EMBOSS: Project Meeting (Mon 2nd November 09)
Peter will check a reported problem with extractfeat posted on SourceForge as a mEMBOSS problem but needing testing under Linux too.
Mahmut is checking the valid ranges for gap penalties to make them consistent across all applications. Some applications set an upper limit on the gap open or gap extend penalty, and the upper limits may be higher for some applications. Peter suggested allowing the higher limits as some users may define their own comparison matrices using higher match values - for example when converting a floating point matrix to integer by multiplying all values by 10.
Mahmut noted that where the 'valid' attribute is defined in an ACD file the precision (number of decimal places) may be inconsistent. Mahmut has committed two test cases for needleall to test the new score functions in embaln.c. These are the current QA tests for needleall.
A user has requested that wrapper applications should be made obvious so that interfaces know when another package needs to be installed. Peter suggested extending ACD or reusing some of the SoapLab extensions to define the third party applications wrapped by EMBOSS. He will make a complete list by searching through the source code.
Peter has extended the internal definitions for each graphics device to include the default size (from reading through the code) and a boolean to note whether a user-defined size will in fact be used. Functions to test the size of the plot now return the user defined size (which plplot returns) or the fixed size (which plplot has actually used, as appropriate for each device.
Peter has removed the AjPGraphxml definition from ajgraph. This was only used for Hugh Morgan's 'grout' graphics code which was never included in the release. The only application using XML graphics output was the test application giep and inspection shows that this code used a '#ifdef' block to redefine the graph object and to use alternative code for XML and plplot graphics.
This allows the removal of the 'plplot' level within an AjPGraph object, greatly simplifying the graphics code. All applications run and pass their QA tests. The revised code will be committed later today.
Alan will remove gdom and its glib dependency from the configuration. These were only used by the 'grout' graphics output.
Alan noted that plplot updates would need to be carefully planned as building it into mEMBOSS is complex and may require updating of the gd graphics library DLL.
Peter outlined plans for a 'light' version of the AjPAlign and AjPSetset objects with fewer sequence attributes so that next-generation assemblies could be loaded into memory. In each case only a few functions require extending to cope with both versions of the object, for example functions that return a sequence.

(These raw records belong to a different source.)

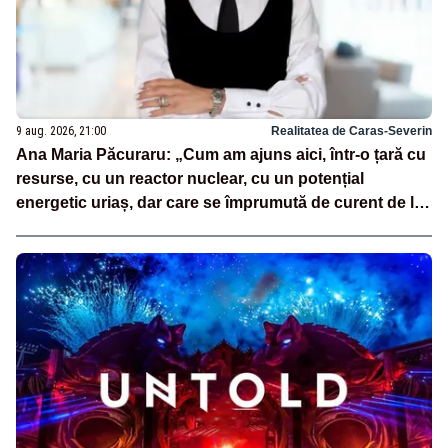
9 aug. 2026, 21:00
Realitatea de Caras-Severin
Ana Maria Păcuraru: „Cum am ajuns aici, într-o țară cu
resurse, cu un reactor nuclear, cu un potențial
energetic uriaș, dar care se împrumută de curent de la
vecini?”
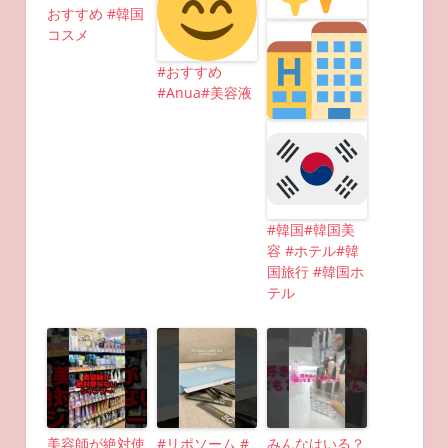
おすすめ #韓国
コスメ
#おすすめ
#Anua#美容液
#韓国#韓国美
容 #ホテル#韓
国旅行 #韓国ホ
テル
美容師が絶対使
#リポソーム #
みんなはいる？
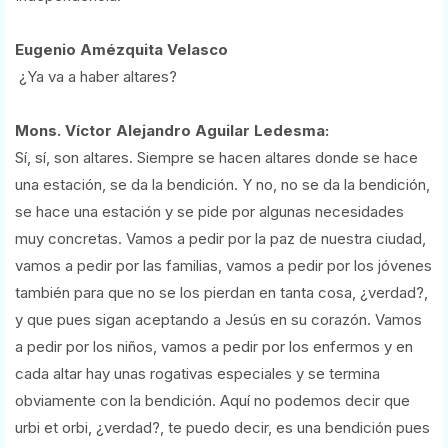
Eugenio Amézquita Velasco
¿Ya va a haber altares?
Mons. Víctor Alejandro Aguilar Ledesma:
Sí, sí, son altares. Siempre se hacen altares donde se hace
una estación, se da la bendición. Y no, no se da la bendición,
se hace una estación y se pide por algunas necesidades
muy concretas. Vamos a pedir por la paz de nuestra ciudad,
vamos a pedir por las familias, vamos a pedir por los jóvenes
también para que no se los pierdan en tanta cosa, ¿verdad?,
y que pues sigan aceptando a Jesús en su corazón. Vamos
a pedir por los niños, vamos a pedir por los enfermos y en
cada altar hay unas rogativas especiales y se termina
obviamente con la bendición. Aquí no podemos decir que
urbi et orbi, ¿verdad?, te puedo decir, es una bendición pues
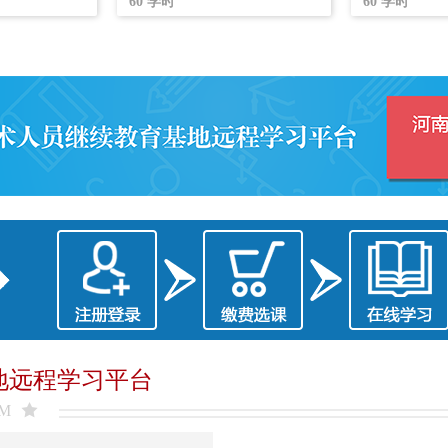
60
学时
60
学时
地远程学习平台
RM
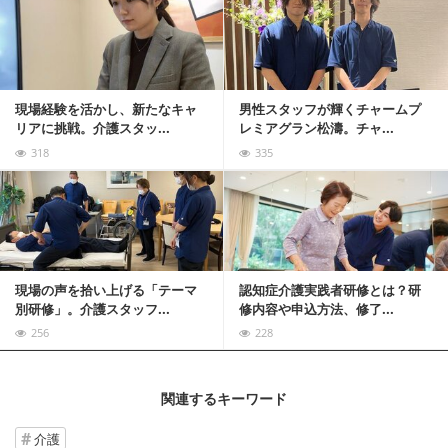
記事を読む
現場経験を活かし、新たなキャ
男性スタッフが輝くチャームプ
リアに挑戦。介護スタッ...
レミアグラン松濤。チャ...
318
335
記事を読む
現場の声を拾い上げる「テーマ
認知症介護実践者研修とは？研
別研修」。介護スタッフ...
修内容や申込方法、修了...
256
228
関連するキーワード
介護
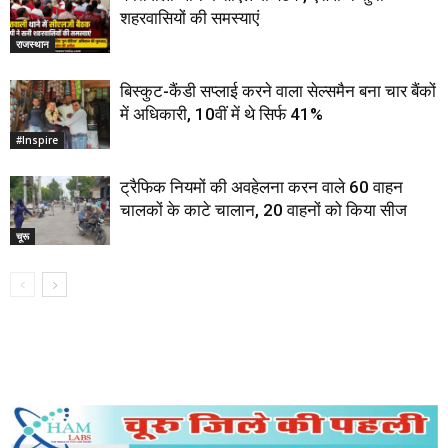
शहरवासियों की समस्याएं
राजस्थान
बिस्कुट-कैंडी सप्लाई करने वाला सेल्समैन बना चार बैंकों
में अधिकारी, 10वीं में थे सिर्फ 41%
#Inspire
ट्रैफिक नियमों की अवहेलना करन वाले 60 वाहन
चालकों के काटे चालान, 20 वाहनों को किया सीज
चूरू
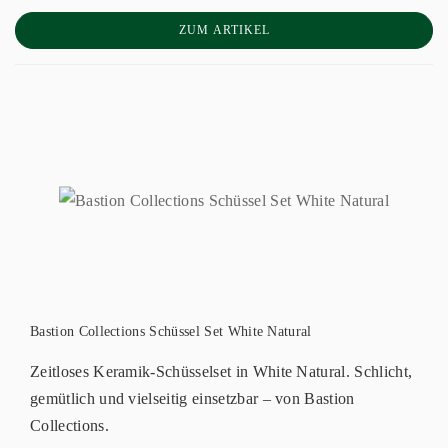
ZUM ARTIKEL
Bastion Collections Schüssel Set White Natural
Zeitloses Keramik-Schüsselset in White Natural. Schlicht,
gemütlich und vielseitig einsetzbar – von Bastion
Collections.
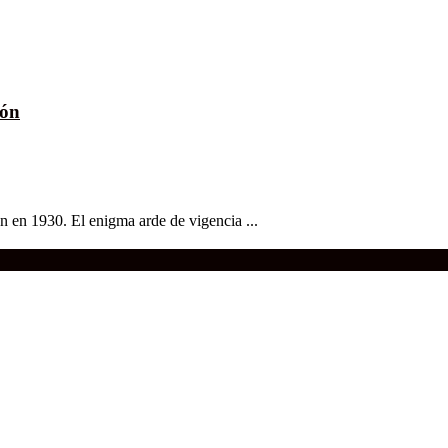
ión
n en 1930. El enigma arde de vigencia ...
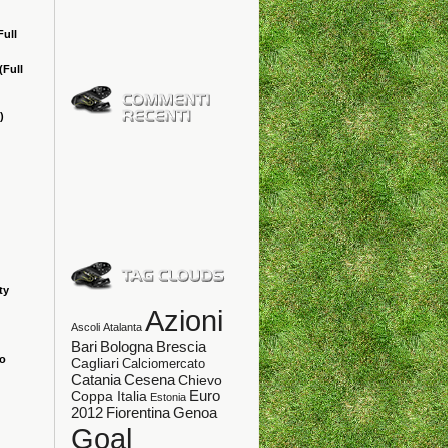
Full
(Full
)
ty
Azioni
Ascoli
Atalanta
Bologna
Bari
Brescia
ao
Cagliari
Calciomercato
Catania
Cesena
Chievo
Coppa Italia
Euro
Estonia
Fiorentina
Genoa
2012
Goal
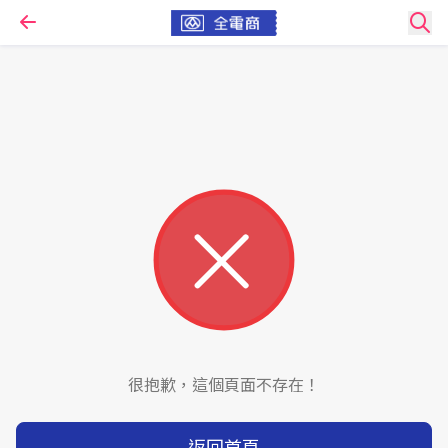
很抱歉，這個頁面不存在！
返回首頁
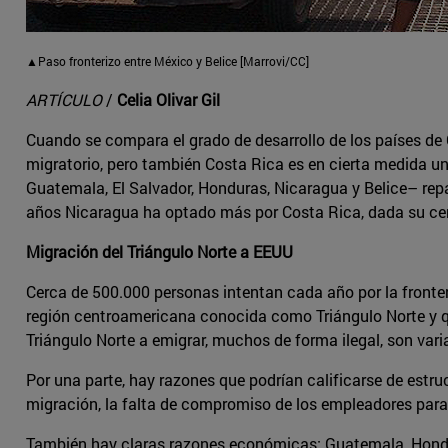
▲Paso fronterizo entre México y Belice [Marrovi/CC]
ARTÍCULO
/
Celia Olivar Gil
Cuando se compara el grado de desarrollo de los países de 
migratorio, pero también Costa Rica es en cierta medida u
Guatemala, El Salvador, Honduras, Nicaragua y Belice– repa
años Nicaragua ha optado más por Costa Rica, dada su ce
Migración del Triángulo Norte a EEUU
Cerca de 500.000 personas intentan cada año por la fronter
región centroamericana conocida como Triángulo Norte y qu
Triángulo Norte a emigrar, muchos de forma ilegal, son vari
Por una parte, hay razones que podrían calificarse de estruc
migración, la falta de compromiso de los empleadores para r
También hay claras razones económicas: Guatemala, Honduras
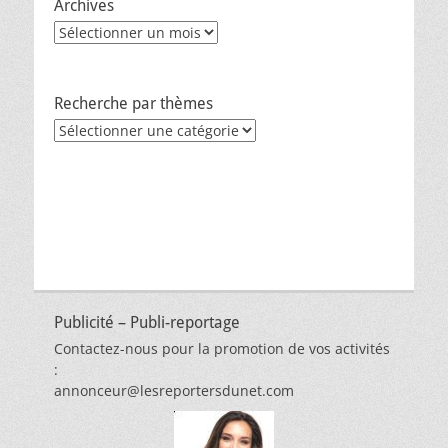
Archives
Archives
Recherche par thèmes
Recherche
par
thèmes
Publicité – Publi-reportage
Contactez-nous pour la promotion de vos activités
:
annonceur@lesreportersdunet.com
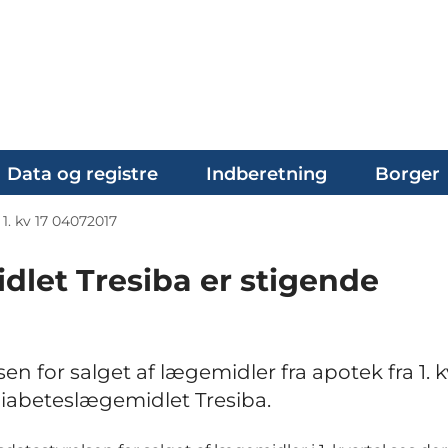
Data og registre
Indberetning
Borger
1. kv 17 04072017
dlet Tresiba er stigende
 for salget af lægemidler fra apotek fra 1. k
diabeteslægemidlet Tresiba.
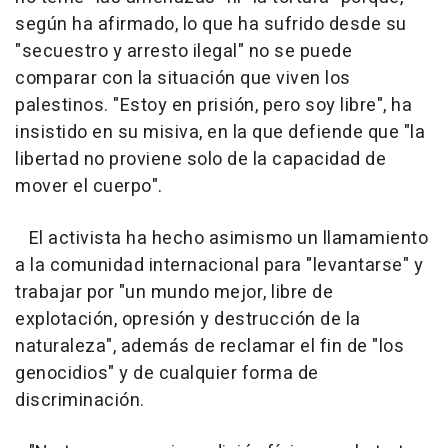
según ha afirmado, lo que ha sufrido desde su
"secuestro y arresto ilegal" no se puede
comparar con la situación que viven los
palestinos. "Estoy en prisión, pero soy libre", ha
insistido en su misiva, en la que defiende que "la
libertad no proviene solo de la capacidad de
mover el cuerpo".
El activista ha hecho asimismo un llamamiento
a la comunidad internacional para "levantarse" y
trabajar por "un mundo mejor, libre de
explotación, opresión y destrucción de la
naturaleza", además de reclamar el fin de "los
genocidios" y de cualquier forma de
discriminación.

BioMart registry access starts with a description of the server at EBI, defining 'marts' from EBI and possibly other sources. These external marts could also have a registry with new entries.
Alan noted that the BioMart Perl API code uses a cache directory with a misspelled name, possibly to reduce the scope for name clashes.
Using BioMart may involve adding configuration directories and files.
Alan described access to 'marts' using remote SQL or web services. First efforts will use SQL. The registry returns a table of metadata in compressed XML. This implies we also need to add a compression library.
Alan recommended including the zlib library with functions renamed with a prefix and the installed library prefixed with 'e' as for expat. We need to avoid a name clash with functions linked in from zlib> via >i>plplot.
Jon is continuing with the revision of the EDAM ontology to conform to the documented standards. Peter will check the term types, relations and rules in the overall structure. Duplication has been removed, for example sequence alignment was a record and datatype. The record term is not required. The beta release will be simpler and easier to use.
Paul Gordon has suggested adding terms in WSDL files for syntax (a requirement of SAWSDL), and given examples of the 'schema lifting' hierarchy he uses for BioMOBY service definitions. SAWSDL is only meaningful if input and output schemas are annotated at the data level. The main method can be annotated at the top, but multiple methods cause problems.
Alan suggested ordering an OEM version of Windows 7 with a new disk drive. When building on 64-bit windows systems, Jemboss works under XP but needs 32-bit java installed. We can try using 64-bit java in Jemboss.
Alan has sent a reminder email to systems about the server specification.
Jon reported that the package structure XML files need editing to cover wrapped applications.